Writing became the outlet that Christal used to process life and get through life. While taking a writer’s workshop, the speaker asked the class, “What if you wrote about the thing you fear the most?” The speaker himself has not been able to find happiness in life until he worked through his fears. Instantly, Christal knew what it was that she feared the most, her father and the war he had brought home from Vietnam. This was when she was challenged to focus on a thirty day project. She would call her dad every day to talk about the war that she grew up in. This was intended to help her in gaining closure on the past and heal from the memories that she could not suppress. Surprisingly, her father had agreed to take part in this and would answer questions about his time spent overseas in war.
The conversations began with a touch of awkwardness since they did not have a relationship due to how Christal grew up. Within time, a bond was formed and the talks became more open and honest. Both shared things they went through in life and within time, things they were going through. I relationship was finally being formed. They discussed Agent Orange and the forests of Vietnam. Her father spoke on the anti-war protesters that filled airports and places that held Vietnam Veterans. People would line the streets with signs, “Baby Killers”, “Dope Heads” and many other things, they were spitting on soldiers that returned from war. It wasn’t just men acting in this cruel manner, but women and children as well. Delmer emotionally tells things that Christal did not expect.
Over ten years after returning from war, Delmer Presley discovered he had come in contact with Agent Orange and that a big mass has developed in his lungs. While Christal Presley was in college, he had a part of his right lung removed due to this. He tells Christal of the many issues and lives that were lost due to Agent Orange.
During one conversation, Presley asks her father what advice he would have for families of veterans today. His response is for family members to find a group and get counseling. Families need to know what to expect. “War changes a person. It changes everything”. He also goes on to tell her that there is nothing she could have done to help him or to make things different. There wasn’t help for veterans after Vietnam, as there is now.
As time dove on, Presley’s relationship with her father became more open and closure from the past was found. Bad memories from the past may still remain, but with forgiveness, understanding and moving on, Presley was able to begin remembering good times – from before the war came to stay. Presley was able to relive the moments of smiles, laughter and enjoying the random times of happiness she shared with her father growing up.
After the thirty days with her father, Christal Presley made the decision to travel to Vietnam. She stands in the same places her father stood in Chu Lai. She walked on his landing pad at LZ Bayonet. She saw the mountains he saw during such a horrid time. She touched the same earth as he did.
I encourage families of veterans of all eras to read Thirty Days with My Father: Finding Peace from Wartime PTSD. There are so many emotions tied into this story.
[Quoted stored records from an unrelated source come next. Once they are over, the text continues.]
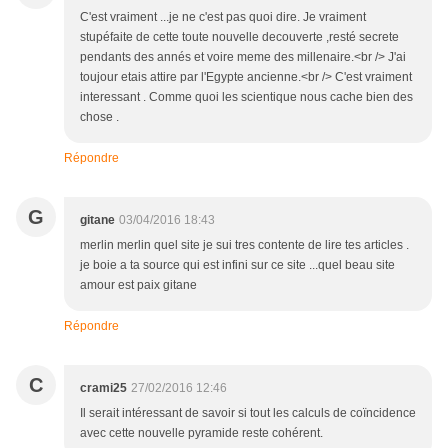
C'est vraiment ...je ne c'est pas quoi dire. Je vraiment
stupéfaite de cette toute nouvelle decouverte ,resté secrete
pendants des annés et voire meme des millenaire.<br /> J'ai
toujour etais attire par l'Egypte ancienne.<br /> C'est vraiment
interessant . Comme quoi les scientique nous cache bien des
chose .
Répondre
G
gitane
03/04/2016 18:43
merlin merlin quel site je sui tres contente de lire tes articles .
je boie a ta source qui est infini sur ce site ...quel beau site
amour est paix gitane
Répondre
C
crami25
27/02/2016 12:46
Il serait intéressant de savoir si tout les calculs de coïncidence
avec cette nouvelle pyramide reste cohérent.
As a family member to a veteran of war, this book will make you feel as though you are reading parts of your own life. As a civilian to the military life, you will grasp more as to what goes on behind closed doors that military and veteran families are still so reluctant to speak of. Presley has a captivating and unique way of capturing the good and bad moments in her life and pulling readers into her world. Thirty Days is an emotional read because of the sincere honesty it holds. It is a book that will remain a part in the lives and hearts of all that read it.
About the Author, Christal Presley:
Christal Presley received her bachelor’s degree in English and her master’s degree in English Education from Virginia Tech. She received her Ph.D in Education from Capella University. She is a former intern at Algonquin Books of Chapel Hill, and spent seven years teaching middle and high school English in Chatham and Danville, Virginia.
Her first book, Thirty Days with My Father: Finding Peace from Wartime PTSD, will be published by Health Communications, Inc. in November 2012.
Christal grew up in Honaker, Virginia, and currently lives in Atlanta, Georgia. She is the founder of United Children of Veterans, a website that provides resources about PTSD in children of war veterans. In her spare time, you can find Christal playing with her dogs, tending to her chickens, and gardening.